◆ **Zur Aufgabe**
Beantworten Sie anhand des Lesetexts die folgenden Fragen:
1. Wer führt in Teil 2 zur Thematik „Change Management – Der Weg in die Praxis“ aus?
2. Zu welchen drei persönlichen Skills gibt es kurze Ausführungen?
3. Welche drei Kommunikationsmodelle werden genannt?

◆ **Lesetext**
• • • •

In Teil 2 führt Margarete Stöcker zur Thematik „Change Management – Der Weg in die Praxis“ aus:

  1. In dem Einstieg zur „Ausgangslage“ erfolgt ein Plädoyer vor allem für den Change hin zur Qualifikationen-differenzierten Arbeitsorganisation der Pflege.
  2. „Change Management“ wird erläutert als kontinuierliche Anpassung an Veränderungsprozesse. Erfolgsaussichten und Einflussfaktoren werden beschrieben. Aufgegriffen wird unter „Change Leadership“ die emotionalen Aspekte von Veränderungen, z.B. in Bezug auf Widerstände bei den Beteiligten.
  3. Kompakt wird zur „Umsetzung“ abgehandelt, bevor ein Abschnitt zu …
  4. „Menschenbildern“ an der humanistischen Psychologie anknüpft (Maslow, Grawe).
  5. Zu „Führungsstrukturen und Managementaufgaben“ werden u.a. bekannte Führungsmodelle aufgelistet. Die Kompetenzentwicklung wird als Führungsaufgabe angerissen.
  6. Unter der Überschrift „Personalentwicklung“ wird auf den „Führungsstil“ nach Reifegraden, Teamentwicklung, Personalplanung und -entwicklung eingegangen.
  7. Als „Persönliche Skills“ gibt es kurze Ausführungen zu Kommunikationsfähigkeit, Rollenverständnis und Selbstvertrauen.
  8. Die „Grundlagen der Kommunikation“ enthalten exponiert Ausführungen zur nonverbalen Kommunikation, untermauert mit Bildern zu verschiedenen Mimik-Bedeutungen. Bei den Persönlichkeitstypen wird auf das Big-Five-Modell von Coats und McCrea sowie das 4-Farben-Modell nach DISG zugegriffen. Unter Kommunikationsmodellen erscheinen Ausführungen zum 4-Ohren-Modell, der Transaktionsanalyse und dem NLP.
  9. Zur Frage wie eine „Gelingende Gesprächsführung“ zustande kommen kann, erfolgen Ausführungen zum Fragen, aktivem Zuhören, paraphrasieren, spiegeln, zu Reframing und Reflektionen zum eigenen Verhalten.
  10. Abschließend erfolgt nun ein Fazit zu den nunmehr erforderlichen To do's.
  11. Ein umfangreiches Literaturverzeichnis rundet den Teil II ab.

In Teil III führt Peter Sausen alle zum Thema PeBeM die hierzu in Relevanz stehenden Aspekte auf, welche auch in der klassisch-konventionellen Organisationsform der üblichen arbeitsrechtlichen Alltagsfragen immer wieder Fragen aufwerfend eine Rolle spielen.

• • • •

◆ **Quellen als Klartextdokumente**
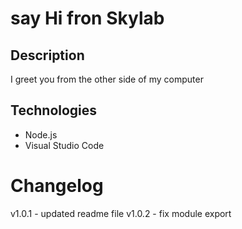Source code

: # say Hi fron Skylab

## Description

I greet you from the other side of my computer

## Technologies

- Node.js
- Visual Studio Code

# Changelog

v1.0.1 - updated readme file
v1.0.2 - fix module export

• • • •

◆ **Lösung**
1. Margarete Stöcker führt in Teil 2 zu dieser Thematik aus.
2. Es gibt kurze Ausführungen zu Kommunikationsfähigkeit, Rollenverständnis und Selbstvertrauen.
3. Genannt werden das 4-Ohren-Modell, die Transaktionsanalyse und das NLP.